Is Surgery Necessary for Carpal Tunnel Syndrome?
Is Surgery Necessary for Carpal Tunnel Syndrome?
By Bridget T. Carey, MD, Assistant Professor of Neurology and Neuroscience, Weill Cornell Medical College. Dr. Carey reports no financial relationships relevant to this field of study.
Synopsis: Surgery is useful for patients with carpal tunnel syndrome who have not yet manifested denervation on electrodiagnostic testing.
Source: Jarvik JG, et al. Surgery versus non-surgical therapy for carpal tunnel syndrome: A randomized parallel-group trial. Lancet 2009;374:1074-1081.
Compression of the median nerve at the wrist is the most common peripheral nerve entrapment syndrome. Carpal tunnel syndrome (CTS) manifests as numbness, paresthesias, pain, and weakness in the median nerve distribution. As such, CTS is one of the most frequent causes of disabling hand disorders. The treatment for CTS splits into two arms: surgical decompression versus non-surgical management. The latter category consists of varying combinations of "conservative" measures, including splinting the wrist into a neutral position nightly or for a significant portion of each day. Additional measures include eliminating occupational causes, non-steroidal anti-inflammatory (NSAID) medications, hand therapy, ultrasound therapy, and steroid injections.
The aim of the Jarvik study was to compare functional and symptomatic outcomes following surgical or non-surgical treatment for patients with CTS. One-hundred sixteen (116) patients with a diagnosis of CTS were randomized into either surgical or non-surgical treatment groups. Diagnosis was made primarily on clinical criteria. Electrodiagnostic inclusion criteria were defined; however, the presence of electrodiagnostic abnormalities was not necessary to establish a diagnosis of CTS if sufficient clinical criteria were met. Patients with severe CTS were excluded from the study. Severe CTS was determined by the presence of thenar muscle wasting, abnormal two-point discrimination > 6 mm, and / or electrodiagnostic evidence of denervation.
The surgical group underwent either endoscopic or open carpal tunnel decompression within the first three months after randomization. This was followed by hand therapy, per the surgeon's usual post-operative protocol. The non-surgical group was provided with customized hand therapy sessions, NSAIDs, and encouraged to continue splinting. If subjects in the non-surgical group failed to improve after six weeks, ultrasound therapy was added to the regimen. If subjects failed to improve after three months, individuals allocated to this group had the option to proceed to surgical decompression. Subjects in both groups were evaluated at six weeks, three months, six months, nine months, and 12 months after randomization. The Carpal Tunnel Syndrome Assessment Questionnaire (CTSAQ) for functional status was used as the primary outcome measure. Secondary outcome measures, including the CTSAQ for symptom severity, were also assessed. The CTSAQ consists of 9-11 questions, from which a "function" or "symptom" score of 1 through 5 is calculated, with 5 being most severe.

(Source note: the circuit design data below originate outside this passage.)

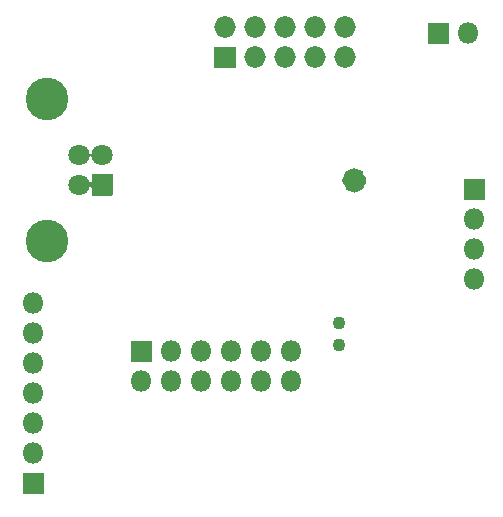
<source format=gbr>
%TF.GenerationSoftware,KiCad,Pcbnew,5.1.12*%
%TF.CreationDate,2021-12-06T16:47:01+08:00*%
%TF.ProjectId,elf2,656c6632-2e6b-4696-9361-645f70636258,rev?*%
%TF.SameCoordinates,Original*%
%TF.FileFunction,Soldermask,Bot*%
%TF.FilePolarity,Negative*%
%FSLAX46Y46*%
G04 Gerber Fmt 4.6, Leading zero omitted, Abs format (unit mm)*
G04 Created by KiCad (PCBNEW 5.1.12) date 2021-12-06 16:47:01*
%MOMM*%
%LPD*%
G01*
G04 APERTURE LIST*
%ADD10C,1.000000*%
%ADD11O,1.802000X1.802000*%
%ADD12C,1.102000*%
%ADD13O,1.829200X1.829200*%
%ADD14C,1.802000*%
%ADD15C,3.602000*%
%ADD16C,0.350000*%
G04 APERTURE END LIST*
D10*
X132349634Y-62484000D02*
G75*
G03*
X132349634Y-62484000I-523634J0D01*
G01*
X132349634Y-62484000D02*
G75*
G03*
X132349634Y-62484000I-523634J0D01*
G01*
%TO.C,J7*%
G36*
G01*
X141085000Y-64096000D02*
X141085000Y-62396000D01*
G75*
G02*
X141136000Y-62345000I51000J0D01*
G01*
X142836000Y-62345000D01*
G75*
G02*
X142887000Y-62396000I0J-51000D01*
G01*
X142887000Y-64096000D01*
G75*
G02*
X142836000Y-64147000I-51000J0D01*
G01*
X141136000Y-64147000D01*
G75*
G02*
X141085000Y-64096000I0J51000D01*
G01*
G37*
D11*
X141986000Y-65786000D03*
X141986000Y-68326000D03*
X141986000Y-70866000D03*
%TD*%
D12*
%TO.C,Y1*%
X130556000Y-74554000D03*
X130556000Y-76454000D03*
%TD*%
D11*
%TO.C,J4*%
X126492000Y-79502000D03*
X126492000Y-76962000D03*
X123952000Y-79502000D03*
X123952000Y-76962000D03*
X121412000Y-79502000D03*
X121412000Y-76962000D03*
X118872000Y-79502000D03*
X118872000Y-76962000D03*
X116332000Y-79502000D03*
X116332000Y-76962000D03*
X113792000Y-79502000D03*
G36*
G01*
X114642000Y-77863000D02*
X112942000Y-77863000D01*
G75*
G02*
X112891000Y-77812000I0J51000D01*
G01*
X112891000Y-76112000D01*
G75*
G02*
X112942000Y-76061000I51000J0D01*
G01*
X114642000Y-76061000D01*
G75*
G02*
X114693000Y-76112000I0J-51000D01*
G01*
X114693000Y-77812000D01*
G75*
G02*
X114642000Y-77863000I-51000J0D01*
G01*
G37*
%TD*%
%TO.C,J8*%
G36*
G01*
X105549000Y-87288000D02*
X105549000Y-88988000D01*
G75*
G02*
X105498000Y-89039000I-51000J0D01*
G01*
X103798000Y-89039000D01*
G75*
G02*
X103747000Y-88988000I0J51000D01*
G01*
X103747000Y-87288000D01*
G75*
G02*
X103798000Y-87237000I51000J0D01*
G01*
X105498000Y-87237000D01*
G75*
G02*
X105549000Y-87288000I0J-51000D01*
G01*
G37*
X104648000Y-85598000D03*
X104648000Y-83058000D03*
X104648000Y-80518000D03*
X104648000Y-77978000D03*
X104648000Y-75438000D03*
X104648000Y-72898000D03*
%TD*%
%TO.C,J2*%
G36*
G01*
X121767600Y-52984600D02*
X120040400Y-52984600D01*
G75*
G02*
X119989400Y-52933600I0J51000D01*
G01*
X119989400Y-51206400D01*
G75*
G02*
X120040400Y-51155400I51000J0D01*
G01*
X121767600Y-51155400D01*
G75*
G02*
X121818600Y-51206400I0J-51000D01*
G01*
X121818600Y-52933600D01*
G75*
G02*
X121767600Y-52984600I-51000J0D01*
G01*
G37*
D13*
X120904000Y-49530000D03*
X123444000Y-52070000D03*
X123444000Y-49530000D03*
X125984000Y-52070000D03*
X125984000Y-49530000D03*
X128524000Y-52070000D03*
X128524000Y-49530000D03*
X131064000Y-52070000D03*
X131064000Y-49530000D03*
%TD*%
%TO.C,J3*%
G36*
G01*
X139788000Y-50939000D02*
X138088000Y-50939000D01*
G75*
G02*
X138037000Y-50888000I0J51000D01*
G01*
X138037000Y-49188000D01*
G75*
G02*
X138088000Y-49137000I51000J0D01*
G01*
X139788000Y-49137000D01*
G75*
G02*
X139839000Y-49188000I0J-51000D01*
G01*
X139839000Y-50888000D01*
G75*
G02*
X139788000Y-50939000I-51000J0D01*
G01*
G37*
D11*
X141478000Y-50038000D03*
%TD*%
%TO.C,J1*%
G36*
G01*
X111391000Y-62015000D02*
X111391000Y-63715000D01*
G75*
G02*
X111340000Y-63766000I-51000J0D01*
G01*
X109640000Y-63766000D01*
G75*
G02*
X109589000Y-63715000I0J51000D01*
G01*
X109589000Y-62015000D01*
G75*
G02*
X109640000Y-61964000I51000J0D01*
G01*
X111340000Y-61964000D01*
G75*
G02*
X111391000Y-62015000I0J-51000D01*
G01*
G37*
D14*
X110490000Y-60365000D03*
X108490000Y-60365000D03*
X108490000Y-62865000D03*
D15*
X105780000Y-67635000D03*
X105780000Y-55595000D03*
%TD*%
D16*
G36*
X109590165Y-62546665D02*
G01*
X109591000Y-62548291D01*
X109591000Y-63181709D01*
X109590000Y-63183441D01*
X109588000Y-63183441D01*
X109587010Y-63181905D01*
X109584628Y-63157718D01*
X109577628Y-63134643D01*
X109566263Y-63113379D01*
X109550968Y-63094742D01*
X109532331Y-63079447D01*
X109511067Y-63068082D01*
X109487992Y-63061082D01*
X109464001Y-63058719D01*
X109440010Y-63061082D01*
X109416935Y-63068082D01*
X109395671Y-63079447D01*
X109377034Y-63094742D01*
X109361739Y-63113379D01*
X109353172Y-63129408D01*
X109351473Y-63130464D01*
X109349710Y-63129521D01*
X109349560Y-63127700D01*
X109350279Y-63125964D01*
X109384661Y-62953114D01*
X109384661Y-62776886D01*
X109350279Y-62604036D01*
X109349560Y-62602300D01*
X109349821Y-62600318D01*
X109351669Y-62599552D01*
X109353172Y-62600592D01*
X109361739Y-62616621D01*
X109377035Y-62635258D01*
X109395672Y-62650553D01*
X109416935Y-62661918D01*
X109440010Y-62668918D01*
X109464001Y-62671281D01*
X109487992Y-62668918D01*
X109511067Y-62661918D01*
X109532331Y-62650553D01*
X109550968Y-62635257D01*
X109566263Y-62616620D01*
X109577628Y-62595357D01*
X109584628Y-62572282D01*
X109587010Y-62548095D01*
X109588175Y-62546469D01*
X109590165Y-62546665D01*
G37*
G36*
X109612277Y-60187453D02*
G01*
X109612779Y-60189210D01*
X109595339Y-60276886D01*
X109595339Y-60453114D01*
X109612779Y-60540790D01*
X109612136Y-60542684D01*
X109610174Y-60543074D01*
X109608903Y-60541761D01*
X109603627Y-60524369D01*
X109592262Y-60503105D01*
X109576967Y-60484468D01*
X109558330Y-60469173D01*
X109537066Y-60457808D01*
X109513991Y-60450808D01*
X109490000Y-60448445D01*
X109466009Y-60450808D01*
X109442934Y-60457808D01*
X109421670Y-60469173D01*
X109403033Y-60484468D01*
X109387738Y-60503105D01*
X109376373Y-60524369D01*
X109371097Y-60541761D01*
X109369637Y-60543128D01*
X109367723Y-60542547D01*
X109367221Y-60540790D01*
X109384661Y-60453114D01*
X109384661Y-60276886D01*
X109367221Y-60189210D01*
X109367864Y-60187316D01*
X109369826Y-60186926D01*
X109371097Y-60188239D01*
X109376373Y-60205631D01*
X109387738Y-60226895D01*
X109403033Y-60245532D01*
X109421670Y-60260827D01*
X109442934Y-60272192D01*
X109466009Y-60279192D01*
X109490000Y-60281555D01*
X109513991Y-60279192D01*
X109537066Y-60272192D01*
X109558330Y-60260827D01*
X109576967Y-60245532D01*
X109592262Y-60226895D01*
X109603627Y-60205631D01*
X109608903Y-60188239D01*
X109610363Y-60186872D01*
X109612277Y-60187453D01*
G37*
M02*

</source>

Both groups experienced symptomatic improvement throughout the experimental protocol. The surgically-treated group experienced slightly more improvement than the non-surgical group based on CTSAQ function scores, a difference of 0.4 points on the CTSAQ function scale. The authors concluded, however, that even though the differences were statistically significant, the differences were of questionable clinical significance. The investigators concluded that surgery is useful for patients with CTS, before denervation develops.
Commentary
CTS is not a complex disease. The work of Seddon and Sunderland has long established the pathophysiology of peripheral nerve injury, and the prognosis associated with varying degrees of injury.1 When a nerve is subjected to excessive pressure from an external force, myelin at the site of compression will degrade. If the rate of myelin degradation is slow, the surrounding Schwann cells are generally able to keep up with repair. If the external pressure is severe or prolonged, demyelination will progress faster than the rate of remyelination. If allowed to continue, the myelin sheath is essentially destroyed, and subsequent axonal injury ensues. In CTS, the median nerve is compressed by osseous and / or ligamentous structures in the carpal tunnel. This is a purely structural problem. If you decompress the tunnel, you stop the progression of injury.
A more important question than whether surgical intervention is helpful in CTS, is whether, and under what conditions, it is necessary. Assuming that the goal of treatment is to ensure a good functional and symptomatic outcome for patients, the purpose of treatment is to preserve nerve function. Whether surgery is needed to do this depends on the status of the median nerve. This study did not adequately address the extent of nerve injury in the enrolled patients, other than to exclude those with axonal injury (denervation). The extent of demyelination, however, can be ascertained through electrodiagnostic criteria. This was not done in this study. In many cases, CTS does not progress beyond the nerve's ability to repair itself, and we would not be helping these patients by subjecting them to surgery, even with a minimally invasive procedure with a low complication rate.
Reference
1. Seddon H, et. al. Three types of nerve injury. Brain 1943;66:237-288.